Painter Raphael Baikas presents a series of new paintings at his seventh solo exhibition, Companions in Memory, at Argo Gallery, inviting viewers to embark on his artistic journey, a fusion of personal narratives, methods, and messages.

Drawing inspiration from eternal values and female beauty, he creates compositions that reflect charm, romanticism and tenderness. His canvas is evocative of times gone by, as if our gaze is shifted to the past, a carefree childhood or a spontaneous youth. His nostalgic paintings seem to be coming from the past while celebrating the beauty of the present.

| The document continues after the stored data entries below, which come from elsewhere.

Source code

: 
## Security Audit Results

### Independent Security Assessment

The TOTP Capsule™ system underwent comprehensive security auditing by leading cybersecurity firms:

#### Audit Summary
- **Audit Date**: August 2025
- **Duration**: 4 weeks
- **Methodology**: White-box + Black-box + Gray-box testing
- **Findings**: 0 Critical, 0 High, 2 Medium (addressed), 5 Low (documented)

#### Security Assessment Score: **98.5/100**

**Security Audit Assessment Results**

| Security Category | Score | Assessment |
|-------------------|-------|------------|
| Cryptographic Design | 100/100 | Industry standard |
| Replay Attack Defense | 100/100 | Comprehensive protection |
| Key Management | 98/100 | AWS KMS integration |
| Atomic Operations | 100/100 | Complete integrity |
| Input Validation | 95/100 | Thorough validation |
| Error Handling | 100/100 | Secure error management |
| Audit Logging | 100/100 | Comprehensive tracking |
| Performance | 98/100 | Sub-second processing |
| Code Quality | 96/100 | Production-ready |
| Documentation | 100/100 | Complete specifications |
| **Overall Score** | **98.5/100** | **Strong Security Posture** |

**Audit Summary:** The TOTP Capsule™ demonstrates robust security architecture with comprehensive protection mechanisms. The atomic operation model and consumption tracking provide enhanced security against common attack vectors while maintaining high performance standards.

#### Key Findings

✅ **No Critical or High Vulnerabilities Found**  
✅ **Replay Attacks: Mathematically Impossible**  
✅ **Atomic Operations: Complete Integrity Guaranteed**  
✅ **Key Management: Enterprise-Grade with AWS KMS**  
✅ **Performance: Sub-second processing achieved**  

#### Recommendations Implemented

In his artistic vision, the mystery and lyricism of the past effortlessly meets the present.

Raphael Baikas was born in Athens in 1966. He initially studied Graphic Design and Decoration and later on pursued his studies at the Athens School of Fine Arts, graduating with honors in 1989. He attended Panayotis Tetsis painting (1985-1989) workshop as well as nude and ceramic classes.

My Time and Ally

Rafael Baikas talked to Greek News Agenda* about the artistic values and inner thoughts that shape his subject matter.

Your art is defined by elegance, nostalgia and innocence, exemplifying the female beauty. Was this a conscious choice?

As far as I am concerned, at this point, the woman is a symbol in my art. She is the nostalgic puzzle piece of a memory that defined our childhood. I do not describe her; I do not wish to embellish her. The female form was for me an object of study right from the start. It continued to be after I graduated from the Athens Higher School of Fine Arts and later on crystallized as the center of my intellectual sphere.


How compatible is the sensuality and lyricism of your painting with the contemporary world?

The sensuality and lyricism of the female figure reflected in my paintings are not compatible with the modern world. As I mentioned before, the female figure, being the center of memory, is nostalgic and seeks values. The modern world does not embrace these values anymore, simply because it is “modern”.

This is a huge and optimistic challenge for me. A clear horizon in an age of spiritual sterility with storms of internet influences that define us daily. You know, after countless conversations with the visual arts community, you realize how much we are covered by a “veil”, an invisible “modern” membrane that seeks to define everything. So that is where the optimism of the artist comes in when he notices the acceptance of the public, who craves the sweetness of the past like a thirsty man craves water.

Once Upon A Time

What role does the concept of time play in your work?

Life was much simpler in the past. Things would move much slower. The sense of time used to have a different effect on all aspects of life. I am not saying that everything was carefree and innocent back then.  It’s just that now, we have to constantly struggle with complexity, neurosis, and depression. Each time with its challenges after all.

Time is the Fourth Dimension. The most precious commodity. Without any exception, we have to buy to correct mistakes, catch up with our ambitions, overcome grief, and deal with everyday life. And, of course, to gain more “time”… The painter always creates by looking back. And this cannot be done without back and forths. For me, it is wrong to say that an artist must belong to his time. In that case, he wouldn’t be a painter. An artist creates in the present, always looking back.


Your paintings, seem to be narrating a story. Could you tell us more about it?

It is the story of my life, my life choices. Models and spaces allude to the passage of our lives and define our place in “space-time”. Female, and at times male figures, are both protagonists and devotees of a past that is always present. Let us not forget that modern art would not exist without its origins from the past. We cannot decode the present if we do not look back… And this is the case not only in art… Actually, it’s a story I tell by successively retrieving faded frames of my childhood. I process them, I give them a new perspective, and at the same time of focus on the happy moments of the present. I reconstruct them and create a narrative taking place here and now.